* Exercise description
Required from the data below: the exact lines starting at the line containing "Table 2. Subjects" and ending at the line containing "Figure 6. PEA", with both ends kept and all pictures dropped.

* Entries provided

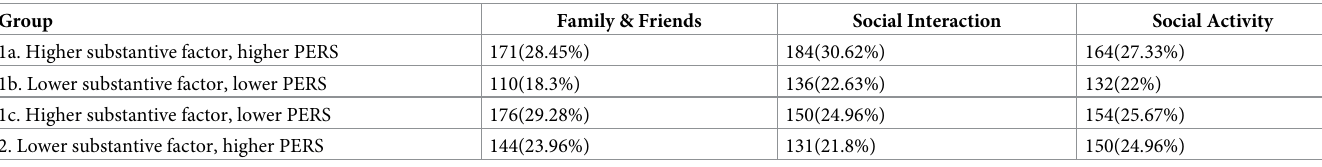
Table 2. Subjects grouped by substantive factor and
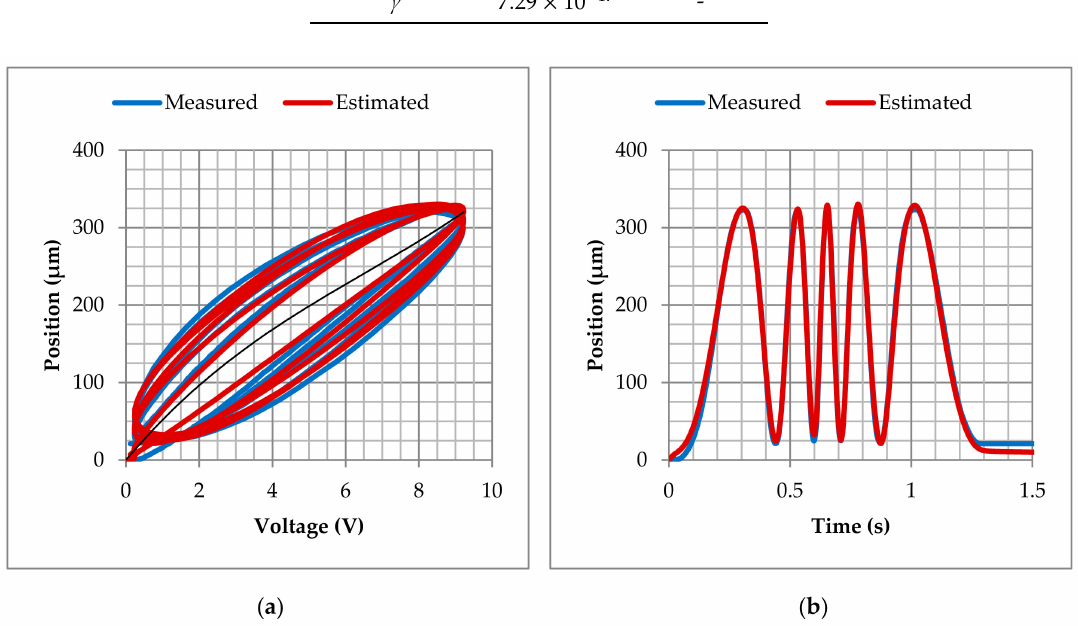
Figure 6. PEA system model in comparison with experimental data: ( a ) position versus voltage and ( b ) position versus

==

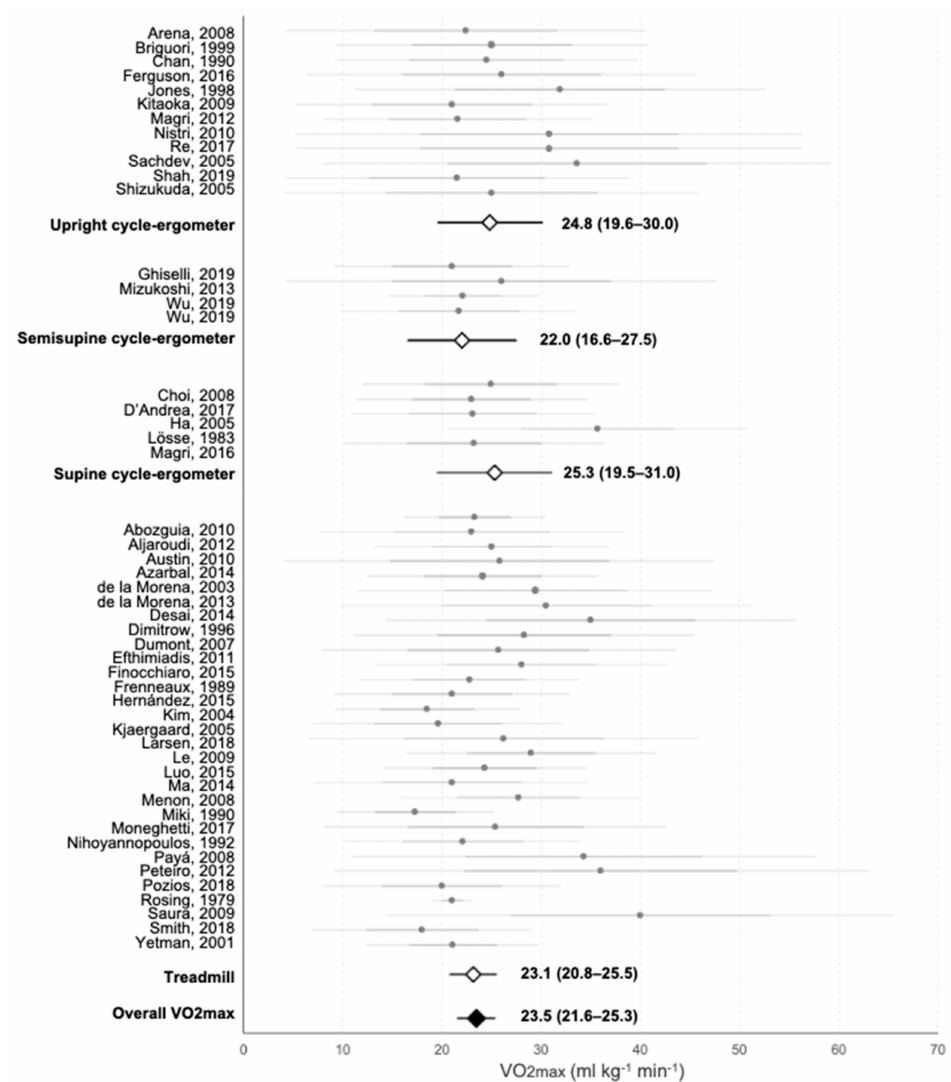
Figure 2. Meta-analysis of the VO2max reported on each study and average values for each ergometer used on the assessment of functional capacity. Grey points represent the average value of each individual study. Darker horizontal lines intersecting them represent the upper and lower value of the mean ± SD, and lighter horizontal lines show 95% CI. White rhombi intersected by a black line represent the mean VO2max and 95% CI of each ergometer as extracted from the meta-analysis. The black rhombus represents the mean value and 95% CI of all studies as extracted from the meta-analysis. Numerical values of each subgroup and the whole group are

* The completed task
Table 2. Subjects grouped by substantive factor and
Figure 6. PEA system model in comparison with experimental data: ( a ) position versus voltage and ( b ) position versus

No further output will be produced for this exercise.